▸ **RECORDS TO PROCESS**

┌────────

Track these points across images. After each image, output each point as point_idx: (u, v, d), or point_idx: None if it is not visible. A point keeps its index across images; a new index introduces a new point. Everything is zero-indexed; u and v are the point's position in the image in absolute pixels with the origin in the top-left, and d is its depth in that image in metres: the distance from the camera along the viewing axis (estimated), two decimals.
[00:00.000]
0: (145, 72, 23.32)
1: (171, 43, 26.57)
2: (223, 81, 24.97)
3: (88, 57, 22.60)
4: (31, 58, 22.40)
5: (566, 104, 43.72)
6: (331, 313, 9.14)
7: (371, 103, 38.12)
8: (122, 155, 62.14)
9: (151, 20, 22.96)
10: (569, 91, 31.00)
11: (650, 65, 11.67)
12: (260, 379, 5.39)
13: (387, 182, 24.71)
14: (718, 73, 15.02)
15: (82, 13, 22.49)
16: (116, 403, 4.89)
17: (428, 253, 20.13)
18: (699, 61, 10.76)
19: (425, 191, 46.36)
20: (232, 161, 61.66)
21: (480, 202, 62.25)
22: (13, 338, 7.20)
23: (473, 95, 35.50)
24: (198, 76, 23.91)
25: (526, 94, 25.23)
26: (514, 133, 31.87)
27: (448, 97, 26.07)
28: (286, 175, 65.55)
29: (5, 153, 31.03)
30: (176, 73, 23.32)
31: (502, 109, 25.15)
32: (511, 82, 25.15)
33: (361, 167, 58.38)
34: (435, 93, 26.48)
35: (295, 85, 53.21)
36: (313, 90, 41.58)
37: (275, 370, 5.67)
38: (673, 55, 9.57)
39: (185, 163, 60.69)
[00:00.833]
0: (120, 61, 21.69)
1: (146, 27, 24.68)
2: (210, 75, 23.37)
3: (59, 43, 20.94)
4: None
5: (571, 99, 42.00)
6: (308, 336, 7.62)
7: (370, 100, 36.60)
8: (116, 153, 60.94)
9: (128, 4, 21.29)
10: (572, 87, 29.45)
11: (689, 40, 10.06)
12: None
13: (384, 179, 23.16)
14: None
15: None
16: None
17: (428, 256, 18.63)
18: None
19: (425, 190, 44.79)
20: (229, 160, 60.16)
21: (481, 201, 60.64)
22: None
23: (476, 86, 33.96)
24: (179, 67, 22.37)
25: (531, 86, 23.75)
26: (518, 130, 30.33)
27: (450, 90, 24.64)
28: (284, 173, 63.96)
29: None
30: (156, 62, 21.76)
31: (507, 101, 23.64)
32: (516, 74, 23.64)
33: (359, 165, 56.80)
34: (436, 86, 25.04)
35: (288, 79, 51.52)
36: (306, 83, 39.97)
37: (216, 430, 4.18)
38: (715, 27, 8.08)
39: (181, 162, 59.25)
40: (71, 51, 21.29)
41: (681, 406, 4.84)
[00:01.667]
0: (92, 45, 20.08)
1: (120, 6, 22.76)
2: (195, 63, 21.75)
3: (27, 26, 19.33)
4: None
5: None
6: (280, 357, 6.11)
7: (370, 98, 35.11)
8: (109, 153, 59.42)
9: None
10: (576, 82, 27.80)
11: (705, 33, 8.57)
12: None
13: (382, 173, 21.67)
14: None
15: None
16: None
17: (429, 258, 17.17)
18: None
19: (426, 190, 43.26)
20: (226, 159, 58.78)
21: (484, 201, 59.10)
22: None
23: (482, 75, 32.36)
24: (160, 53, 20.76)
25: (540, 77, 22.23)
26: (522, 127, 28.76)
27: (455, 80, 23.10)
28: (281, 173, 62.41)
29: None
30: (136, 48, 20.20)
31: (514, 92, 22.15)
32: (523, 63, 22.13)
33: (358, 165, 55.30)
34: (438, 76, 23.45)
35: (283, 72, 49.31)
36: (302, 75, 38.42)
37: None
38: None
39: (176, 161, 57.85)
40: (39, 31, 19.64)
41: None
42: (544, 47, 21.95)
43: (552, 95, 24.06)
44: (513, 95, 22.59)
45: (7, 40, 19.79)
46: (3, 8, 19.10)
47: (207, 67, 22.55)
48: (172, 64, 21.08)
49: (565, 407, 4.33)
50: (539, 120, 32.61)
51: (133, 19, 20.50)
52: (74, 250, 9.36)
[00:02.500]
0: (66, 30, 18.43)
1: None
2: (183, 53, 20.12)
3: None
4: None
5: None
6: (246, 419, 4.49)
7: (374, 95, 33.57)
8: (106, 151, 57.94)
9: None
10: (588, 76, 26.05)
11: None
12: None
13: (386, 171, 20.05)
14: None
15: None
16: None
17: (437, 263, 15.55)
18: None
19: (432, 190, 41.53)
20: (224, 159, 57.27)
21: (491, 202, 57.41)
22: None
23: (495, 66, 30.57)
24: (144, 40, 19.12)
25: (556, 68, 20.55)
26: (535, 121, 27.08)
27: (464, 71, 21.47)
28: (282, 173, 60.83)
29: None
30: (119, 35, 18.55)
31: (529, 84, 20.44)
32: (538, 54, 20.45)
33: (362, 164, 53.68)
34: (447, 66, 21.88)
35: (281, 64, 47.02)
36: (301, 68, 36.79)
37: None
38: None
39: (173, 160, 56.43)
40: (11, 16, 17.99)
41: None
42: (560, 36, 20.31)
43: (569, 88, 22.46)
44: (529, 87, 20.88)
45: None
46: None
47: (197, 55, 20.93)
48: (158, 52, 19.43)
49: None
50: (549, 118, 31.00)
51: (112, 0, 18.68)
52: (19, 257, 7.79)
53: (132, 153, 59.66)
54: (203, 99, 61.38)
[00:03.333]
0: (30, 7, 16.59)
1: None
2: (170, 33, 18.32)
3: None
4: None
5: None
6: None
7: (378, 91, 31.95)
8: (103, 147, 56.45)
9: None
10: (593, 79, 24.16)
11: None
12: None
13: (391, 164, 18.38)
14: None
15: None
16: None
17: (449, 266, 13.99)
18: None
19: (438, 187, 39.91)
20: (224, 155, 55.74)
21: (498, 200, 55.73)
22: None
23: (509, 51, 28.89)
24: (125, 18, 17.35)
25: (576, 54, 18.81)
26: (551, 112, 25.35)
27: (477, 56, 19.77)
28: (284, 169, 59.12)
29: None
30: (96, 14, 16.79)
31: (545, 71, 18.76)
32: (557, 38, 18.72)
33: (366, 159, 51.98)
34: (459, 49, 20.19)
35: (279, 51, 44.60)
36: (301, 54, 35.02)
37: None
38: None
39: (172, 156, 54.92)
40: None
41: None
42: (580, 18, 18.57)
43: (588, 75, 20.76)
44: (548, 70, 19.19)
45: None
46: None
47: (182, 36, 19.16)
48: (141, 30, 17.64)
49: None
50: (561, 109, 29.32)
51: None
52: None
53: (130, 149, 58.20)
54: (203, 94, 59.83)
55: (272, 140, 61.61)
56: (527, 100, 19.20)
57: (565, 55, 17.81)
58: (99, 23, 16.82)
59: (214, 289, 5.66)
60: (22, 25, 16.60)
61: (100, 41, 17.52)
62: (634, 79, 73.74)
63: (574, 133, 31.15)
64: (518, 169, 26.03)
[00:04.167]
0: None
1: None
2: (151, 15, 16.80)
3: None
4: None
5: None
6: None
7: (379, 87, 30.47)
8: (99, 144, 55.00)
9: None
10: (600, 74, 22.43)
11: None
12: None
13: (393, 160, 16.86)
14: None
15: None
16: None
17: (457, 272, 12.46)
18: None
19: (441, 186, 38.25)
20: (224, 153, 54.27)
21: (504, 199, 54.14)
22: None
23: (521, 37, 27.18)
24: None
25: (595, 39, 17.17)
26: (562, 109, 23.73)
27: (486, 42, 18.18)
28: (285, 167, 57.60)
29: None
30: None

└────────

▸ **WORK ORDER**
All the lines above should appear again in the answer, exactly as written.

▸ **YOUR SOLUTION**
Track these points across images. After each image, output each point as point_idx: (u, v, d), or point_idx: None if it is not visible. A point keeps its index across images; a new index introduces a new point. Everything is zero-indexed; u and v are the point's position in the image in absolute pixels with the origin in the top-left, and d is its depth in that image in metres: the distance from the camera along the viewing axis (estimated), two decimals.
[00:00.000]
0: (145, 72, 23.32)
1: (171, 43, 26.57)
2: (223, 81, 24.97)
3: (88, 57, 22.60)
4: (31, 58, 22.40)
5: (566, 104, 43.72)
6: (331, 313, 9.14)
7: (371, 103, 38.12)
8: (122, 155, 62.14)
9: (151, 20, 22.96)
10: (569, 91, 31.00)
11: (650, 65, 11.67)
12: (260, 379, 5.39)
13: (387, 182, 24.71)
14: (718, 73, 15.02)
15: (82, 13, 22.49)
16: (116, 403, 4.89)
17: (428, 253, 20.13)
18: (699, 61, 10.76)
19: (425, 191, 46.36)
20: (232, 161, 61.66)
21: (480, 202, 62.25)
22: (13, 338, 7.20)
23: (473, 95, 35.50)
24: (198, 76, 23.91)
25: (526, 94, 25.23)
26: (514, 133, 31.87)
27: (448, 97, 26.07)
28: (286, 175, 65.55)
29: (5, 153, 31.03)
30: (176, 73, 23.32)
31: (502, 109, 25.15)
32: (511, 82, 25.15)
33: (361, 167, 58.38)
34: (435, 93, 26.48)
35: (295, 85, 53.21)
36: (313, 90, 41.58)
37: (275, 370, 5.67)
38: (673, 55, 9.57)
39: (185, 163, 60.69)
[00:00.833]
0: (120, 61, 21.69)
1: (146, 27, 24.68)
2: (210, 75, 23.37)
3: (59, 43, 20.94)
4: None
5: (571, 99, 42.00)
6: (308, 336, 7.62)
7: (370, 100, 36.60)
8: (116, 153, 60.94)
9: (128, 4, 21.29)
10: (572, 87, 29.45)
11: (689, 40, 10.06)
12: None
13: (384, 179, 23.16)
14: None
15: None
16: None
17: (428, 256, 18.63)
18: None
19: (425, 190, 44.79)
20: (229, 160, 60.16)
21: (481, 201, 60.64)
22: None
23: (476, 86, 33.96)
24: (179, 67, 22.37)
25: (531, 86, 23.75)
26: (518, 130, 30.33)
27: (450, 90, 24.64)
28: (284, 173, 63.96)
29: None
30: (156, 62, 21.76)
31: (507, 101, 23.64)
32: (516, 74, 23.64)
33: (359, 165, 56.80)
34: (436, 86, 25.04)
35: (288, 79, 51.52)
36: (306, 83, 39.97)
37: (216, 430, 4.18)
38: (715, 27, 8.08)
39: (181, 162, 59.25)
40: (71, 51, 21.29)
41: (681, 406, 4.84)
[00:01.667]
0: (92, 45, 20.08)
1: (120, 6, 22.76)
2: (195, 63, 21.75)
3: (27, 26, 19.33)
4: None
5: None
6: (280, 357, 6.11)
7: (370, 98, 35.11)
8: (109, 153, 59.42)
9: None
10: (576, 82, 27.80)
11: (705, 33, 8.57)
12: None
13: (382, 173, 21.67)
14: None
15: None
16: None
17: (429, 258, 17.17)
18: None
19: (426, 190, 43.26)
20: (226, 159, 58.78)
21: (484, 201, 59.10)
22: None
23: (482, 75, 32.36)
24: (160, 53, 20.76)
25: (540, 77, 22.23)
26: (522, 127, 28.76)
27: (455, 80, 23.10)
28: (281, 173, 62.41)
29: None
30: (136, 48, 20.20)
31: (514, 92, 22.15)
32: (523, 63, 22.13)
33: (358, 165, 55.30)
34: (438, 76, 23.45)
35: (283, 72, 49.31)
36: (302, 75, 38.42)
37: None
38: None
39: (176, 161, 57.85)
40: (39, 31, 19.64)
41: None
42: (544, 47, 21.95)
43: (552, 95, 24.06)
44: (513, 95, 22.59)
45: (7, 40, 19.79)
46: (3, 8, 19.10)
47: (207, 67, 22.55)
48: (172, 64, 21.08)
49: (565, 407, 4.33)
50: (539, 120, 32.61)
51: (133, 19, 20.50)
52: (74, 250, 9.36)
[00:02.500]
0: (66, 30, 18.43)
1: None
2: (183, 53, 20.12)
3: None
4: None
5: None
6: (246, 419, 4.49)
7: (374, 95, 33.57)
8: (106, 151, 57.94)
9: None
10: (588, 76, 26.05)
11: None
12: None
13: (386, 171, 20.05)
14: None
15: None
16: None
17: (437, 263, 15.55)
18: None
19: (432, 190, 41.53)
20: (224, 159, 57.27)
21: (491, 202, 57.41)
22: None
23: (495, 66, 30.57)
24: (144, 40, 19.12)
25: (556, 68, 20.55)
26: (535, 121, 27.08)
27: (464, 71, 21.47)
28: (282, 173, 60.83)
29: None
30: (119, 35, 18.55)
31: (529, 84, 20.44)
32: (538, 54, 20.45)
33: (362, 164, 53.68)
34: (447, 66, 21.88)
35: (281, 64, 47.02)
36: (301, 68, 36.79)
37: None
38: None
39: (173, 160, 56.43)
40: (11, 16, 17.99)
41: None
42: (560, 36, 20.31)
43: (569, 88, 22.46)
44: (529, 87, 20.88)
45: None
46: None
47: (197, 55, 20.93)
48: (158, 52, 19.43)
49: None
50: (549, 118, 31.00)
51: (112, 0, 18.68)
52: (19, 257, 7.79)
53: (132, 153, 59.66)
54: (203, 99, 61.38)
[00:03.333]
0: (30, 7, 16.59)
1: None
2: (170, 33, 18.32)
3: None
4: None
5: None
6: None
7: (378, 91, 31.95)
8: (103, 147, 56.45)
9: None
10: (593, 79, 24.16)
11: None
12: None
13: (391, 164, 18.38)
14: None
15: None
16: None
17: (449, 266, 13.99)
18: None
19: (438, 187, 39.91)
20: (224, 155, 55.74)
21: (498, 200, 55.73)
22: None
23: (509, 51, 28.89)
24: (125, 18, 17.35)
25: (576, 54, 18.81)
26: (551, 112, 25.35)
27: (477, 56, 19.77)
28: (284, 169, 59.12)
29: None
30: (96, 14, 16.79)
31: (545, 71, 18.76)
32: (557, 38, 18.72)
33: (366, 159, 51.98)
34: (459, 49, 20.19)
35: (279, 51, 44.60)
36: (301, 54, 35.02)
37: None
38: None
39: (172, 156, 54.92)
40: None
41: None
42: (580, 18, 18.57)
43: (588, 75, 20.76)
44: (548, 70, 19.19)
45: None
46: None
47: (182, 36, 19.16)
48: (141, 30, 17.64)
49: None
50: (561, 109, 29.32)
51: None
52: None
53: (130, 149, 58.20)
54: (203, 94, 59.83)
55: (272, 140, 61.61)
56: (527, 100, 19.20)
57: (565, 55, 17.81)
58: (99, 23, 16.82)
59: (214, 289, 5.66)
60: (22, 25, 16.60)
61: (100, 41, 17.52)
62: (634, 79, 73.74)
63: (574, 133, 31.15)
64: (518, 169, 26.03)
[00:04.167]
0: None
1: None
2: (151, 15, 16.80)
3: None
4: None
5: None
6: None
7: (379, 87, 30.47)
8: (99, 144, 55.00)
9: None
10: (600, 74, 22.43)
11: None
12: None
13: (393, 160, 16.86)
14: None
15: None
16: None
17: (457, 272, 12.46)
18: None
19: (441, 186, 38.25)
20: (224, 153, 54.27)
21: (504, 199, 54.14)
22: None
23: (521, 37, 27.18)
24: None
25: (595, 39, 17.17)
26: (562, 109, 23.73)
27: (486, 42, 18.18)
28: (285, 167, 57.60)
29: None
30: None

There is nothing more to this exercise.